• [DOCUMENT SEGMENT]
I think that having worn different hats and come up through the property management ranks certainly gives me a good background to handle a lot of the challenges that I face today. For example, when I am negotiating a lease, if I’m giving something away to a tenant I understand how that’s going to impact the property management team because I’ve been in their shoes. I know what it’s like when you have a lease that is difficult. So, like I’ve said, I’ve been doing this a long time and gained a lot of experience.

 


w: What do you like most about what you do?

S: I like working with the tenants. I like talking with them – each tenant is different in that their business is very unique. There are very unique things about a shoe store versus a jewelry store versus an electronics store. Their driving factors, what’s important to them, what are their hot buttons. I find all of that very interesting. How you bring all of these people together to operate as a harmonious unit to create a shopping environment and experience that appeals to everyone. Each tenant speaks a different language because they all have different things that are important to them and being able to bring it all together and make it work – that to me is very cool.

 

w: In what ways have you seen the industry change over the last 10 years? And how do you see it changing in the next 5-10 years?

S: The industry has changed dramatically since I’ve been in the business. The golden child of the industry was enclosed malls for a long time. Then people moved to the burbs and it was power centers – you know Target and Home Depot and Best Buy. And then people started moving back into the cities and the big box centers don’t fit as well in urban markets – it’s very difficult and they have learned to evolve and we had to learn to evolve with them. And then the web, the growth of online shopping and purchasing. Basically you never have to leave your sofa to buy anything, unless you want to go out to dinner. You can sit in your house with your iPad or your phone and buy anything you need. So what is going to make someone want to get out of their pajamas and off the sofa to get in their car or get on a train or bus and come to your center?

“People want the experience and connection.”



To be successful you have to offer them something they can’t get from that iPhone or that iPad. Customers want an experience. And you bring retailers together that offer unique products and an experience with their purchase. You curate a great mix of restaurants and entertainment options, because people want the experience and connection. You bring live music, you bring events, you bring things that people enjoy seeing and doing together and that’s how we have responded to the change in market. That is what we’re doing in all of our centers. If you don’t bring that human element, if you don’t give people a reason to love to visit your project then they’re not going to come- they’ll sit on their sofa with their phone.

• [EXTRACTED DATA]
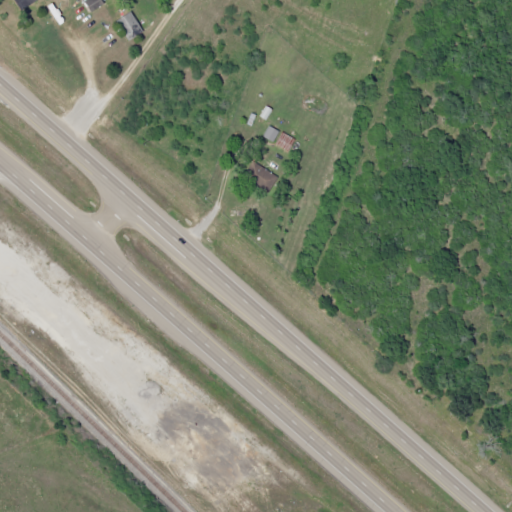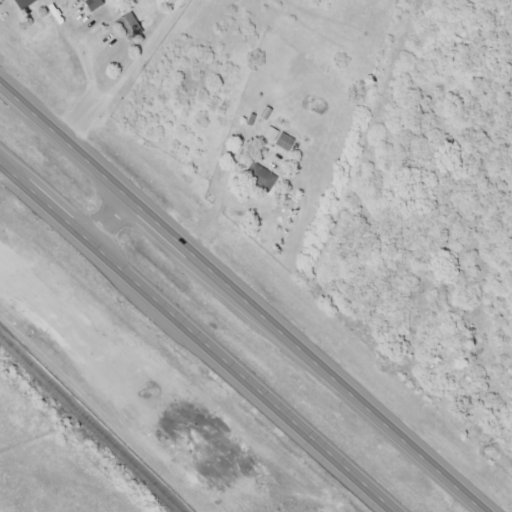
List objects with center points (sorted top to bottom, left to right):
building: (21, 3)
building: (91, 4)
building: (128, 25)
road: (111, 71)
building: (269, 133)
building: (259, 176)
road: (106, 220)
road: (241, 298)
road: (196, 340)
railway: (91, 424)
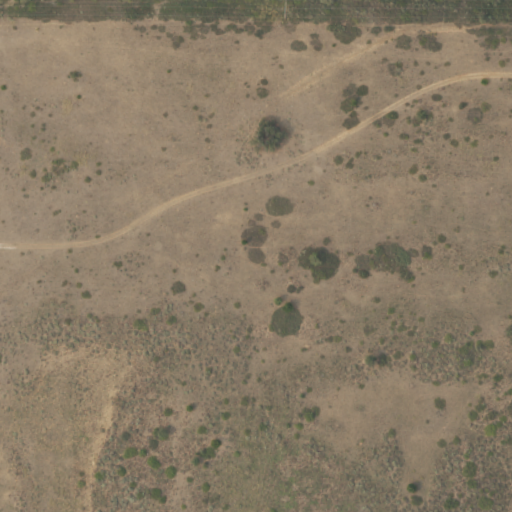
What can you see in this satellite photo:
power tower: (291, 8)
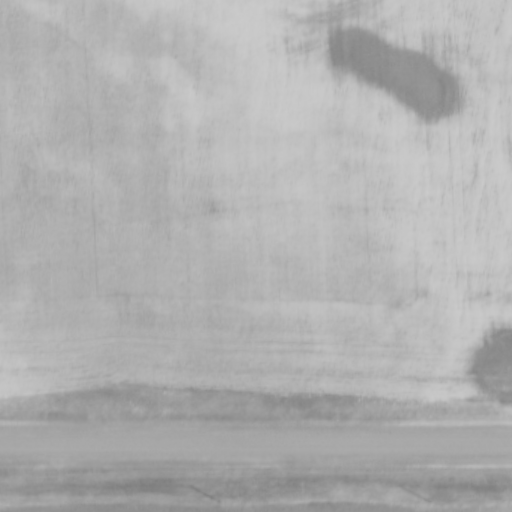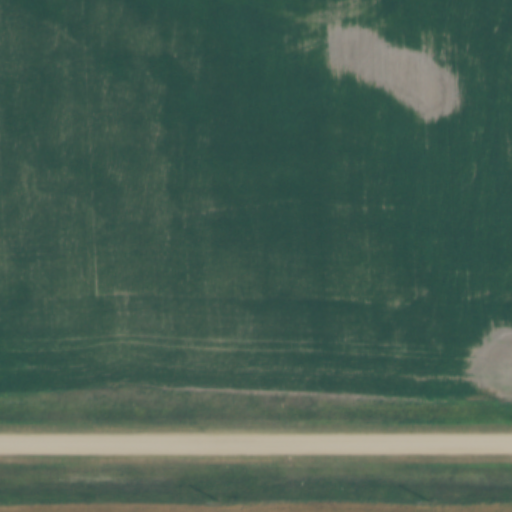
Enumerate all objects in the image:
road: (255, 443)
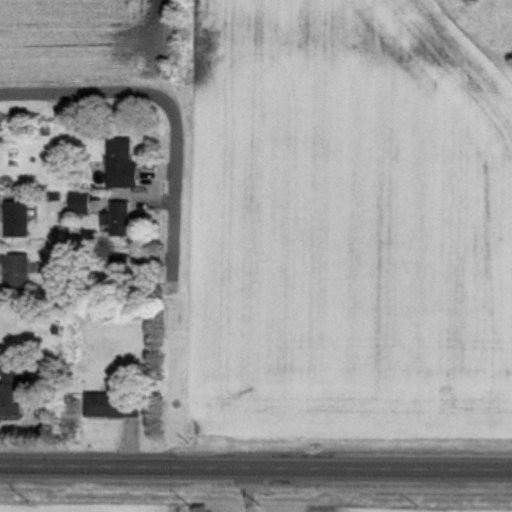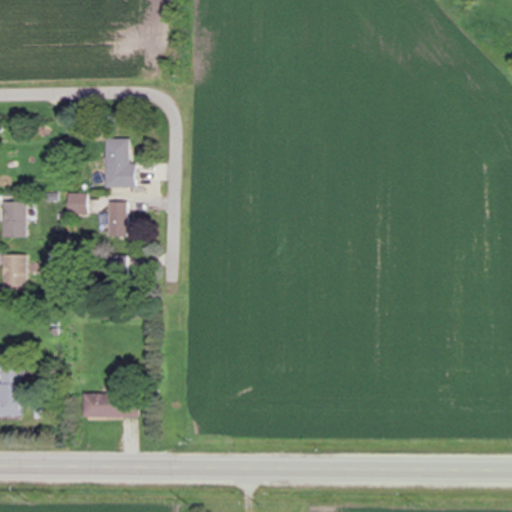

• [WORK INSTRUCTIONS]
a) According to the interview excerpt, what kind of shopping center was the industry's "golden child" for a long time?
b) Rewrite the paragraph of the interview excerpt that begins "To be successful you have to offer them" as a bulleted list, keeping its main facts.

• [RESULTS OF THE TASKS]
a) Enclosed malls.

b)
- Success requires offering shoppers something they can't get from an iPhone or iPad.
- Customers want an experience.
- Centers bring together retailers that offer unique products and an experience with the purchase.
- A mix of restaurants and entertainment options is curated, because people want experience and connection.
- Live music, events, and things people enjoy seeing and doing together are added. This is the response to the market change, carried out in all of the company's centers.
- Without that human element and a reason to love visiting, people won't come. They'll stay on the sofa with their phones.